A mudança ocorre após um julgamento do Supremo Tribunal Federal (STF), em 2014. Na ocasião, o ministro Gilmar Mendes reduziu o período a ser pleiteado na Justiça.

O entendimento da Corte foi o de que os atrasados de FGTS a serem pagos ao trabalhador deveriam ser restritos a cinco anos, o mesmo limite fixado para outras questões trabalhistas. As novas regras passam a valer a partir do dia 12 de novembro.

O recolhimento mensal de 8% do salário feito pelo empregador é um direito do trabalhador do setor privado. Embora as empresas sejam obrigadas a fazer o depósito, muitas deixam de creditar o dinheiro nas contas vinculadas dos funcionários.

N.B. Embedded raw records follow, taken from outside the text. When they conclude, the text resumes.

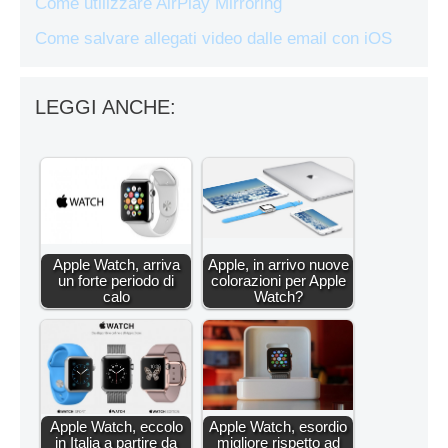
Come utilizzare AirPlay Mirroring
Come salvare allegati video dalle email con iOS
LEGGI ANCHE:
Apple Watch, arriva
Apple, in arrivo nuove
un forte periodo di
colorazioni per Apple
calo
Watch?
Apple Watch, eccolo
Apple Watch, esordio
in Italia a partire da
migliore rispetto ad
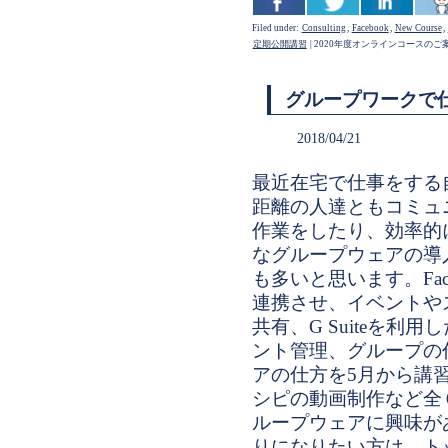
Filed under:
Consulting
,
Facebook
,
New Course
,
定期公開講習
|
2020年度オンラインコースのご案
グループワークで
2018/04/21
最近在宅で仕事をする
距離の人達ともコミュ
作業をしたり、効率的
なグループウェアの導
も多いと思います。Faceboo
連携させ、イベントや
共有、G Suiteを利
ント管理、グループの
アの仕方を5月から講
シピの動画制作など全
ループウェアに興味が
りになりたい方は、ト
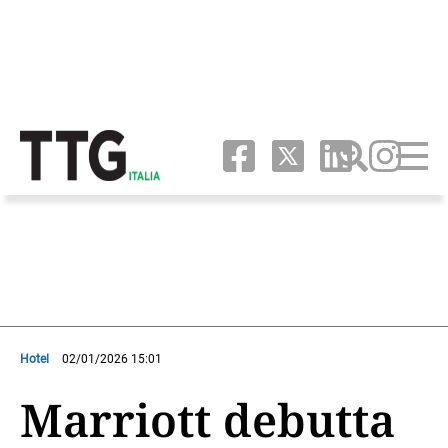
Hotel
02/01/2026 15:01
Marriott debutta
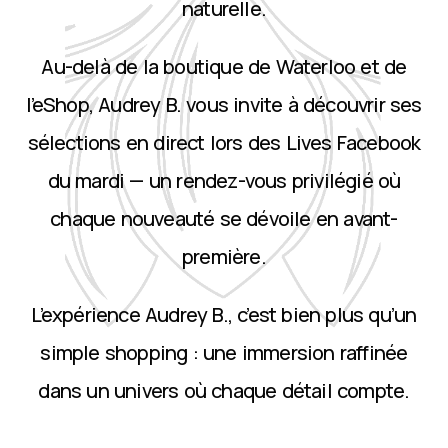
naturelle.
Au-delà de la boutique de Waterloo et de
l’eShop, Audrey B. vous invite à découvrir ses
sélections en direct lors des Lives Facebook
du mardi — un rendez-vous privilégié où
chaque nouveauté se dévoile en avant-
première.
L’expérience Audrey B., c’est bien plus qu’un
simple shopping : une immersion raffinée
dans un univers où chaque détail compte.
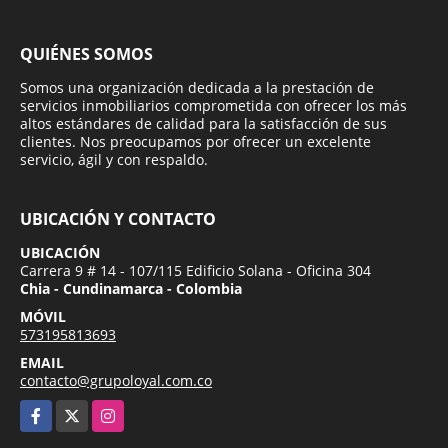
QUIÉNES SOMOS
Somos una organización dedicada a la prestación de
servicios inmobiliarios comprometida con ofrecer los más
altos estándares de calidad para la satisfacción de sus
clientes. Nos preocupamos por ofrecer un excelente
servicio, ágil y con respaldo.
UBICACIÓN Y CONTACTO
UBICACIÓN
Carrera 9 # 14 - 107/115 Edificio Solana - Oficina 304
Chia - Cundinamarca - Colombia
MÓVIL
573195813693
EMAIL
contacto@grupoloyal.com.co
Facebook
X
Instagram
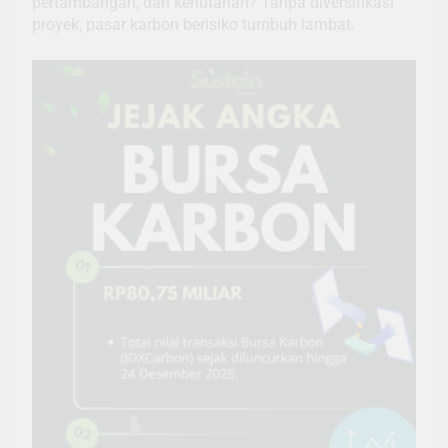
pertambangan, dan kehutanan? Tanpa diversifikasi
proyek, pasar karbon berisiko tumbuh lambat.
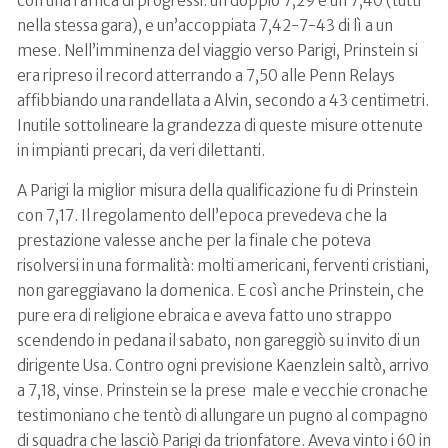
con una raffica di progressi: un doppio 7,29 e un 7,40 (tutti
nella stessa gara), e un’accoppiata 7,42-7-43 di lì a un
mese. Nell’imminenza del viaggio verso Parigi, Prinstein si
era ripreso il record atterrando a 7,50 alle Penn Relays
affibbiando una randellata a Alvin, secondo a 43 centimetri.
Inutile sottolineare la grandezza di queste misure ottenute
in impianti precari, da veri dilettanti.
A Parigi la miglior misura della qualificazione fu di Prinstein
con 7,17. Il regolamento dell’epoca prevedeva che la
prestazione valesse anche per la finale che poteva
risolversi in una formalità: molti americani, ferventi cristiani,
non gareggiavano la domenica. E così anche Prinstein, che
pure era di religione ebraica e aveva fatto uno strappo
scendendo in pedana il sabato, non gareggiò su invito di un
dirigente Usa. Contro ogni previsione Kaenzlein saltò, arrivo
a 7,18, vinse. Prinstein se la prese male e vecchie cronache
testimoniano che tentò di allungare un pugno al compagno
di squadra che lasciò Parigi da trionfatore. Aveva vinto i 60 in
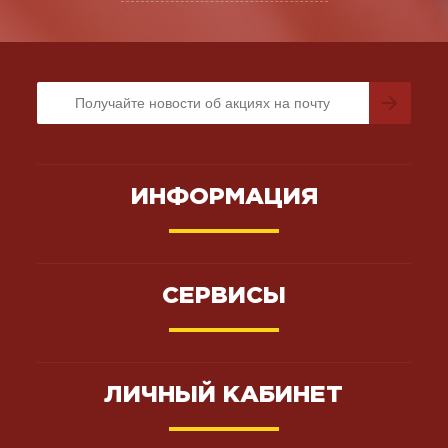
ИНФОРМАЦИЯ
СЕРВИСЫ
ЛИЧНЫЙ КАБИНЕТ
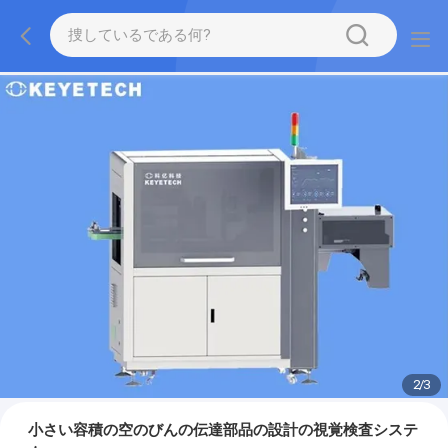
2
/
3
小さい容積の空のびんの伝達部品の設計の視覚検査システ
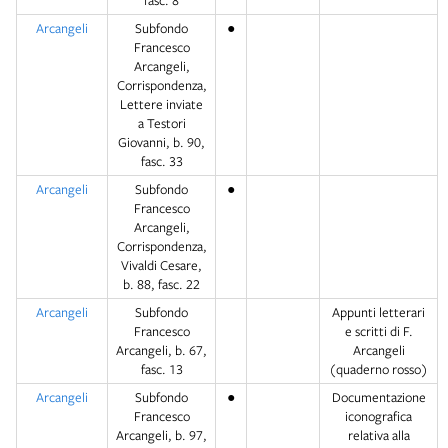
fasc. 8
Arcangeli
Subfondo
●
Francesco
Arcangeli,
Corrispondenza,
Lettere inviate
a Testori
Giovanni, b. 90,
fasc. 33
Arcangeli
Subfondo
●
Francesco
Arcangeli,
Corrispondenza,
Vivaldi Cesare,
b. 88, fasc. 22
Arcangeli
Subfondo
Appunti letterari
Francesco
e scritti di F.
Arcangeli, b. 67,
Arcangeli
fasc. 13
(quaderno rosso)
Arcangeli
Subfondo
●
Documentazione
Francesco
iconografica
Arcangeli, b. 97,
relativa alla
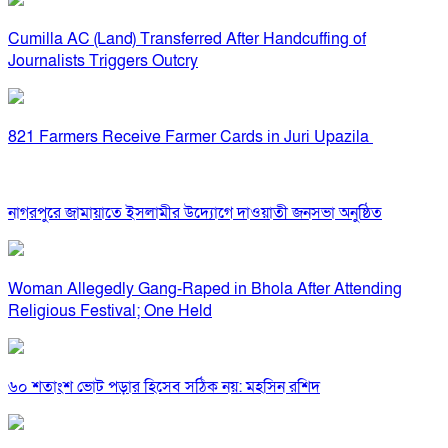
Cumilla AC (Land) Transferred After Handcuffing of
Journalists Triggers Outcry
821 Farmers Receive Farmer Cards in Juri Upazila
নাগরপুরে জামায়াতে ইসলামীর উদ্যোগে দাওয়াতী জনসভা অনুষ্ঠিত
Woman Allegedly Gang-Raped in Bhola After Attending
Religious Festival; One Held
৬০ শতাংশ ভোট পড়ার হিসেব সঠিক নয়: মহসিন রশিদ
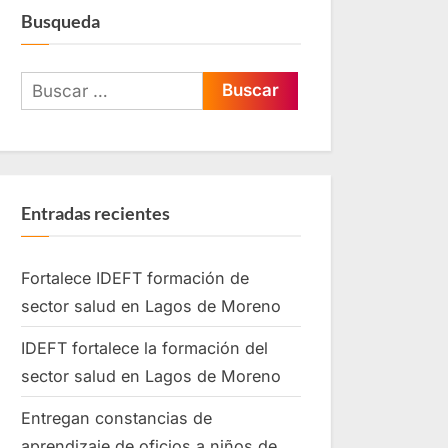
Busqueda
Entradas recientes
Fortalece IDEFT formación de
sector salud en Lagos de Moreno
IDEFT fortalece la formación del
sector salud en Lagos de Moreno
Entregan constancias de
aprendizaje de oficios a niños de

Pela regra, a até o dia 7 de cada mês, os empregadores devem depositar o dinheiro em contas abertas na Caixa Econômica Federal, em nome de seus empregados com carteira assinada. O fundo não acarreta desconto no salário, pois se trata de uma obrigação do patrão.

Segundo a Procuradoria-Geral da Fazenda Nacional, 228 mil empresas têm dívidas relacionadas ao não recolhimento de FGTS. O rombo soma R$ 32 bilhões e muitos pendências são referentes a débitos de até 30 anos.

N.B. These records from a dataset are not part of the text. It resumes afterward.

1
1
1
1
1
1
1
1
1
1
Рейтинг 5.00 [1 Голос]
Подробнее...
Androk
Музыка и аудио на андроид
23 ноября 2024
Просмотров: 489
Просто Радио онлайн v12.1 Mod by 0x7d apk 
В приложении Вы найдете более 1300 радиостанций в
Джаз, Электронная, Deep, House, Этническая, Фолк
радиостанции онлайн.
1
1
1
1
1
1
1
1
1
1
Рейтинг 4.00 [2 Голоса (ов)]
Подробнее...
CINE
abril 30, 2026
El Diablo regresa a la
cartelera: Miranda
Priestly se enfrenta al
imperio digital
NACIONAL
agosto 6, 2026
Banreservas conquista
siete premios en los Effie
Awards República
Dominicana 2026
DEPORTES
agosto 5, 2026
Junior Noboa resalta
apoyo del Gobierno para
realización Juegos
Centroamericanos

Mais de oito milhões de trabalhadores têm saldos de Fundo de Garantia inferiores aos montantes devidos por falta de depósitos por parte dos empregadores.

A dívida por falta de depósitos do Fundo de Garantia também afeta o cálculo da multa de 40%, no momento da rescisão do contrato de trabalho no caso de demissão sem justa causa.

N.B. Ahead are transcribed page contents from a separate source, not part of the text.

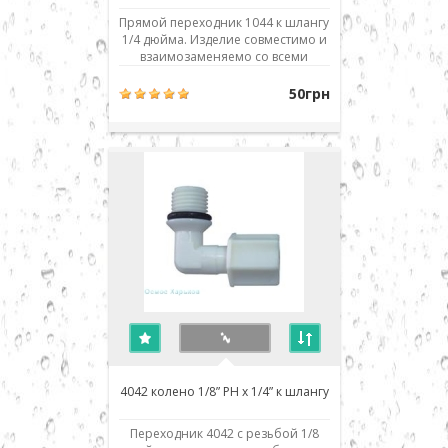
Прямой переходник 1044 к шлангу
1/4 дюйма. Изделие совместимо и
взаимозаменяемо со всеми
аналогичными деталями и
фильтрами обратного осмоса
50грн
любых производителей: Aquafilter,
Atoll, Filter1, TGI, Raifil, Zepter,
Crystal, H2O systems, Aqualine,
Installine, Watermelon, Аквафор,
Барьер, Гейзер, ..
4042 колено 1/8” РН x 1/4” к шлангу
Переходник 4042 с резьбой 1/8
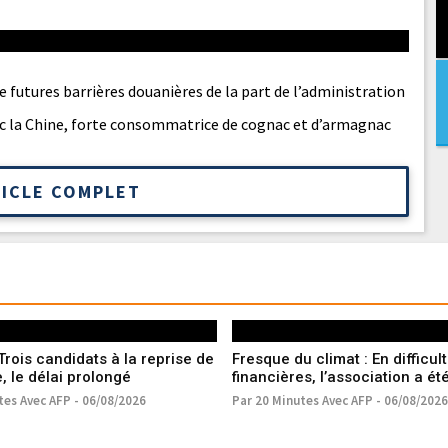
e futures barrières douanières de la part de l’administration
vec la Chine, forte consommatrice de cognac et d’armagnac
TICLE COMPLET
Trois candidats à la reprise de
Fresque du climat : En difficul
e, le délai prolongé
financières, l’association a ét
en procédure de sauvegarde
tes Avec AFP - 06/08/2026
Par 20 Minutes Avec AFP - 06/08/2026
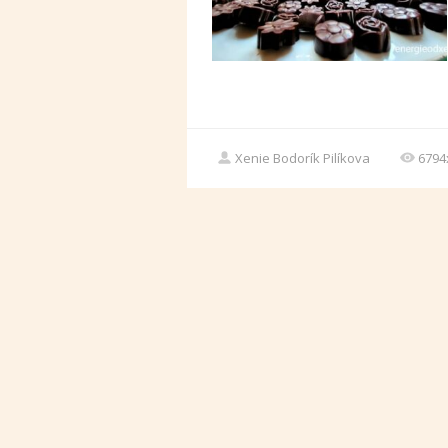
Xenie Bodorík Pilíkova
6794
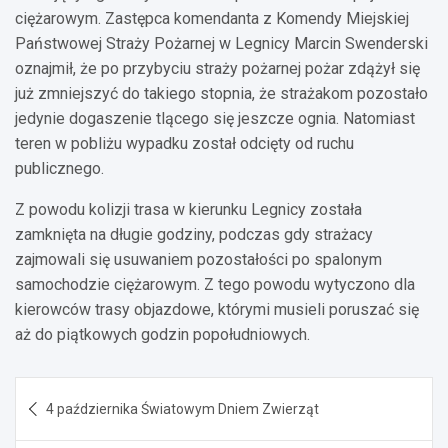
ciężarowym. Zastępca komendanta z Komendy Miejskiej
Państwowej Straży Pożarnej w Legnicy Marcin Swenderski
oznajmił, że po przybyciu straży pożarnej pożar zdążył się
już zmniejszyć do takiego stopnia, że strażakom pozostało
jedynie dogaszenie tlącego się jeszcze ognia. Natomiast
teren w pobliżu wypadku został odcięty od ruchu
publicznego.
Z powodu kolizji trasa w kierunku Legnicy została
zamknięta na długie godziny, podczas gdy strażacy
zajmowali się usuwaniem pozostałości po spalonym
samochodzie ciężarowym. Z tego powodu wytyczono dla
kierowców trasy objazdowe, którymi musieli poruszać się
aż do piątkowych godzin popołudniowych.
Nawigacja
4 października Światowym Dniem Zwierząt
wpisu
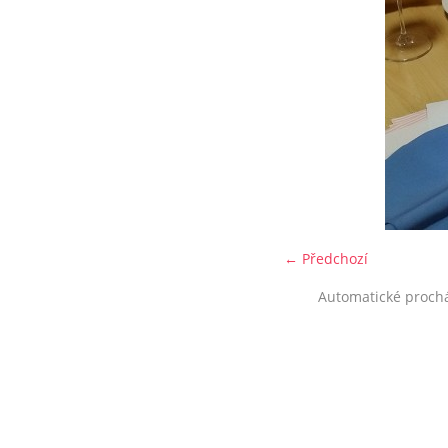
← Předchozí
Automatické proch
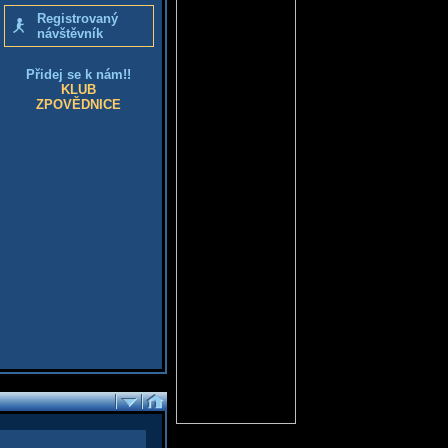
Registrovaný
návštěvník
Přidej se k nám!!
KLUB
ZPOVĚDNICE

O trabalhador recebe 40% sobre todo depósito de FGTS feito pelo empregador na conta vinculada. Por isso, quando não há o registro de depósitos, ele receberá menos do que o devido na demissão.

Entenda o caso
O plenário do STF mudou a jurisprudência para modificar de 30 anos para cinco anos o prazo de prescrição aplicável à cobrança de valores não depositados do FGTS em novembro de 2014.

A discussão começou após uma ação do Banco do Brasil contra acórdão do Tribunal Superior do Trabalho (TST) que reconheceu ser de 30 anos o prazo prescricional relativo à cobrança de valores não depositados do FGTS. Ao analisar o caso, o Supremo declarou a inconstitucionalidade das normas que previam a prescrição trintenária.

O ministro Gilmar Mendes explicou que o artigo 7º, inciso III, da Constituição Federal prevê expressamente o FGTS como um direito dos trabalhadores urbanos e rurais e destacou que o prazo de cinco anos aplicável aos créditos resultantes das relações de trabalho está previsto na mesma lei.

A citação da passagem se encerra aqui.